Your overall pattern: Severe Concerns
Your responses indicate a profound level of codependency. It is likely that your own needs, desires, and feelings are almost entirely eclipsed by the needs of those around you. You may feel that you have no "self" without a relationship, or that your sole purpose is to serve, save, or endure the behavior of others.
This is a painful place to be. You might feel trapped, unappreciated, and perpetually anxious. Please know that this is a learned survival mechanism—likely developed to cope with difficult environments in the past—but it is a pattern that is no longer serving you. It is not a life sentence.
"You cannot pour from an empty cup. Right now, you are trying to pour from a dry well."
Typical behaviors
- Total Self-Abandonment: You routinely ignore your physical and emotional health to accommodate others.
- Tolerance of Toxicity: You may stay in harmful or abusive situations because you believe you can "change" the person or that you don't deserve better.
- Emotional Fusion: You cannot tell where you end and the other person begins. Their mood is your mood.
A note on your strengths
- Survival Instinct: This pattern developed because you are a survivor. You learned how to adapt to high-stress environments.
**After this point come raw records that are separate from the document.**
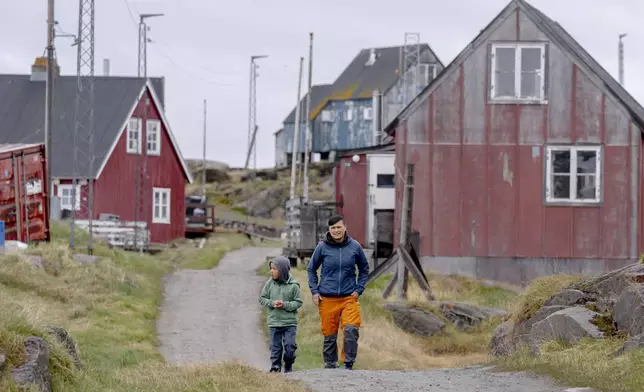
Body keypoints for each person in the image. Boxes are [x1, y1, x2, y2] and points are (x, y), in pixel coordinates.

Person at [306, 214, 370, 370]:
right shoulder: (322, 247)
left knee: (351, 329)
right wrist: (314, 291)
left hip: (349, 297)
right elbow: (311, 269)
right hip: (327, 298)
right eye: (333, 228)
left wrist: (358, 289)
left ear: (345, 227)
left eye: (339, 227)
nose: (336, 230)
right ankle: (330, 364)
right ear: (329, 229)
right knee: (329, 335)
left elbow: (364, 269)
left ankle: (348, 363)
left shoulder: (355, 246)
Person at [259, 255, 303, 373]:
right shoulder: (269, 284)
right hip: (274, 322)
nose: (271, 271)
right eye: (271, 268)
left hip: (289, 323)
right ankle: (276, 366)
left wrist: (285, 305)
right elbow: (262, 298)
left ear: (283, 270)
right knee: (275, 347)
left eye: (274, 269)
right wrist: (272, 303)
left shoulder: (293, 285)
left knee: (289, 347)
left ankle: (288, 365)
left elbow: (298, 302)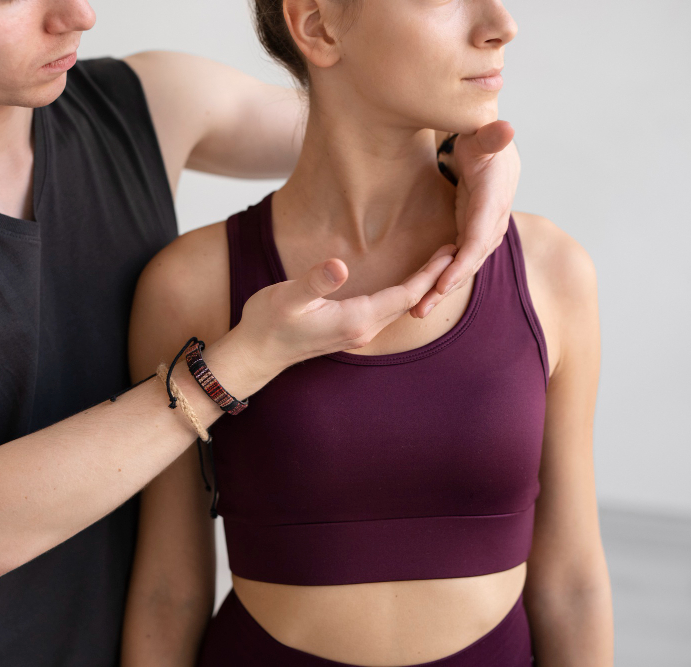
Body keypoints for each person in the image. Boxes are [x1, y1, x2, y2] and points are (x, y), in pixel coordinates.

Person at [0, 0, 520, 665]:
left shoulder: (148, 102)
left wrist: (480, 153)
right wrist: (239, 361)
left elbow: (373, 115)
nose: (78, 15)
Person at [121, 0, 612, 665]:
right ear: (319, 24)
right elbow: (168, 591)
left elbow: (574, 585)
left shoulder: (552, 274)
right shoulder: (190, 286)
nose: (501, 23)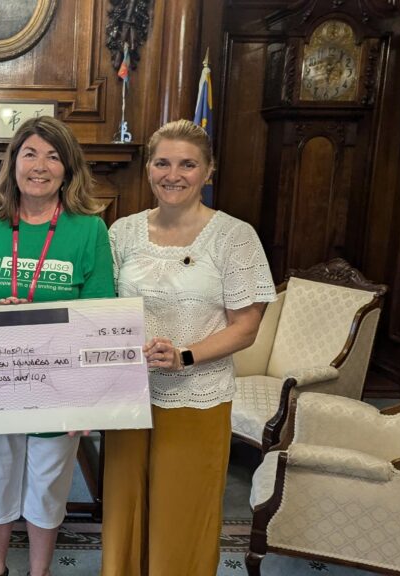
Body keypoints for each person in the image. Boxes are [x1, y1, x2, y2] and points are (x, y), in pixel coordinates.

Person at [102, 119, 276, 575]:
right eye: (162, 162)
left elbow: (246, 326)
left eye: (187, 164)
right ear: (148, 168)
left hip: (196, 395)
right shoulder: (121, 232)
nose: (172, 174)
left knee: (183, 509)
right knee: (125, 507)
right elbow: (101, 308)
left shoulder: (235, 236)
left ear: (208, 172)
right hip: (127, 396)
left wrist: (184, 356)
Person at [0, 116, 115, 576]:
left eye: (53, 155)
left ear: (68, 168)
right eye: (30, 153)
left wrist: (88, 398)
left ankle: (38, 572)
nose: (40, 165)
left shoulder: (89, 231)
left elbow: (99, 315)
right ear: (14, 163)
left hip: (58, 383)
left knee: (47, 484)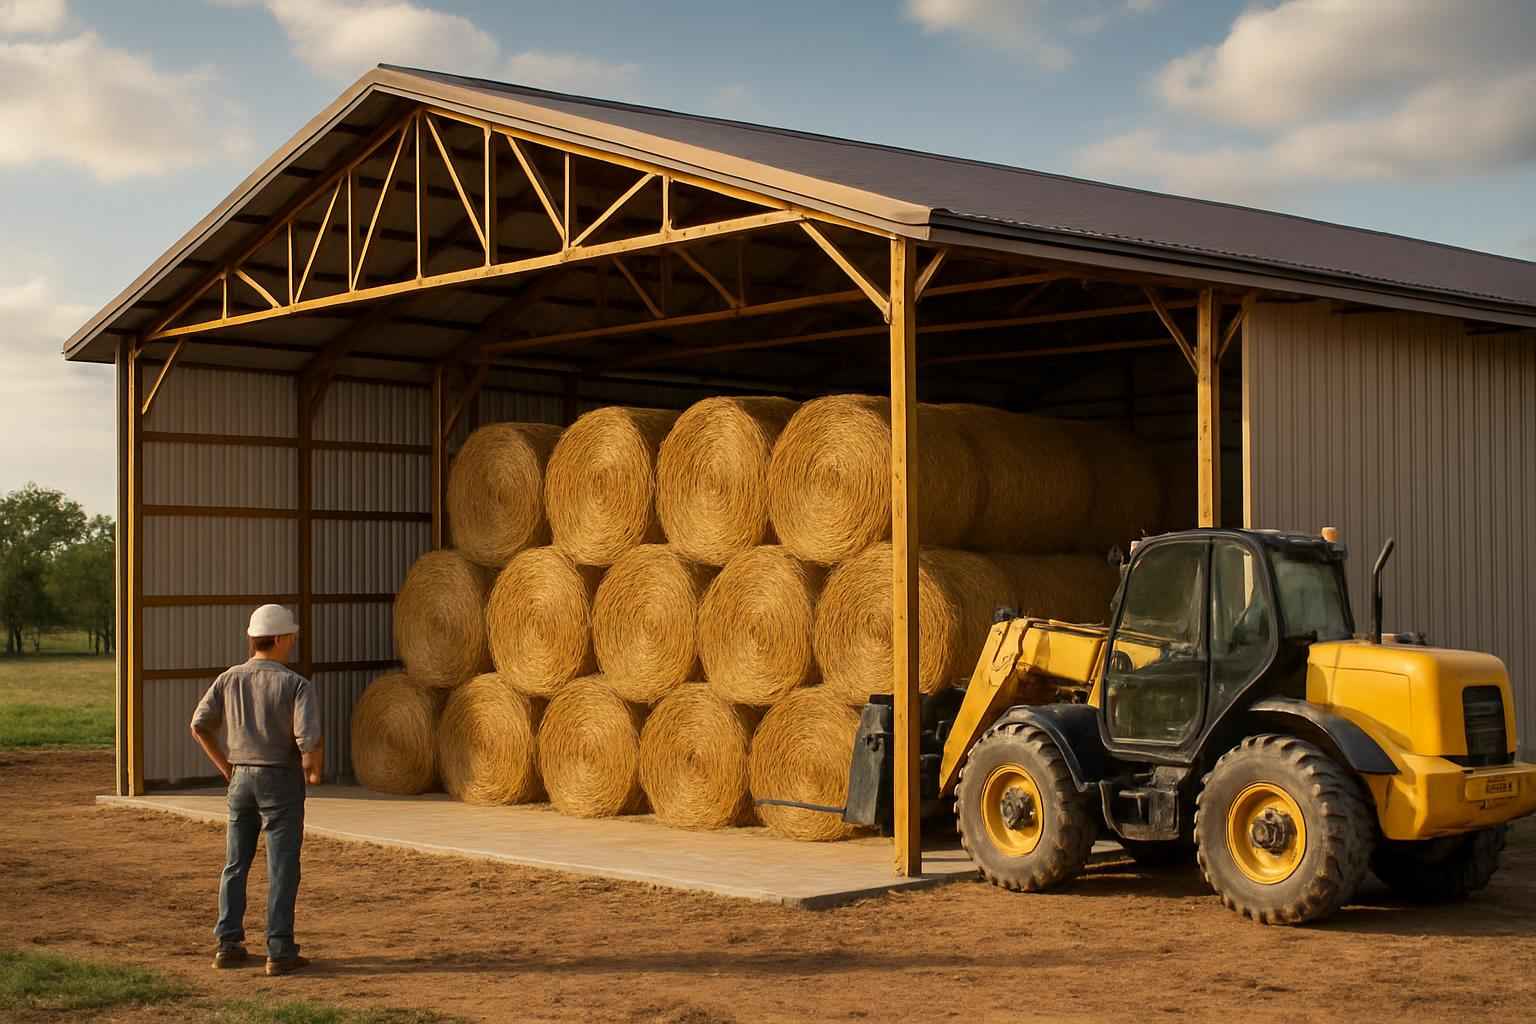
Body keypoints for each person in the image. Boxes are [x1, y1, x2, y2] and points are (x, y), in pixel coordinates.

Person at [189, 603, 323, 976]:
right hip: (280, 778)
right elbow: (307, 739)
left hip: (241, 779)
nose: (293, 643)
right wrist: (312, 769)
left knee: (235, 864)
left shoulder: (229, 678)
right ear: (279, 638)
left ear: (253, 638)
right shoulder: (296, 684)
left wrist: (228, 769)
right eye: (291, 638)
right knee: (281, 867)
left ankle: (228, 944)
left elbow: (199, 725)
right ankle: (279, 950)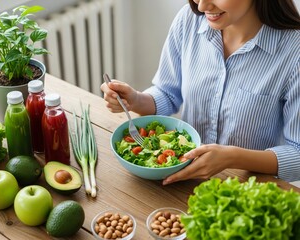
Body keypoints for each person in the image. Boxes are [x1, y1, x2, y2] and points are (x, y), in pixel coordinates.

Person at [101, 0, 300, 184]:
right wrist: (135, 99)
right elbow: (168, 93)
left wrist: (233, 157)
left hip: (248, 189)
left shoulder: (294, 52)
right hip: (182, 180)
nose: (202, 5)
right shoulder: (189, 20)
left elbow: (297, 154)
- Capacity for Care: You possess an immense capacity for love, but it currently lacks the protective skin of boundaries.
Critical pitfalls
The danger zone:
- Burnout & Resentment: Giving without limits inevitably leads to physical exhaustion and deep, often suppressed, rage.
- Enabling: By shielding others from the consequences of their actions, you may inadvertently prevent them from growing or recovering.
"Reflection point: Saving others often means drowning yourself. Who will save you?"
What you can do next
- Seek Professional Support: We strongly encourage you to talk to a therapist or counselor. Unraveling these deep patterns is hard work to do alone.
- The 'No' Exercise: Practice saying "no" to a very small, low-stakes request today. Observe that the world does not end.
Longer-term directions
- Support Groups: Consider joining a support group (like Co-Dependents Anonymous). Hearing others' stories can break the shame and isolation.
- Boundary Construction: You are building a house from scratch. Start with the foundation: "I have the right to feel safe."
Disclaimer and when to seek help
This test is for educational purposes only and is not a diagnostic tool. Your score suggests significant distress. We strongly advise seeking support from a licensed mental health professional.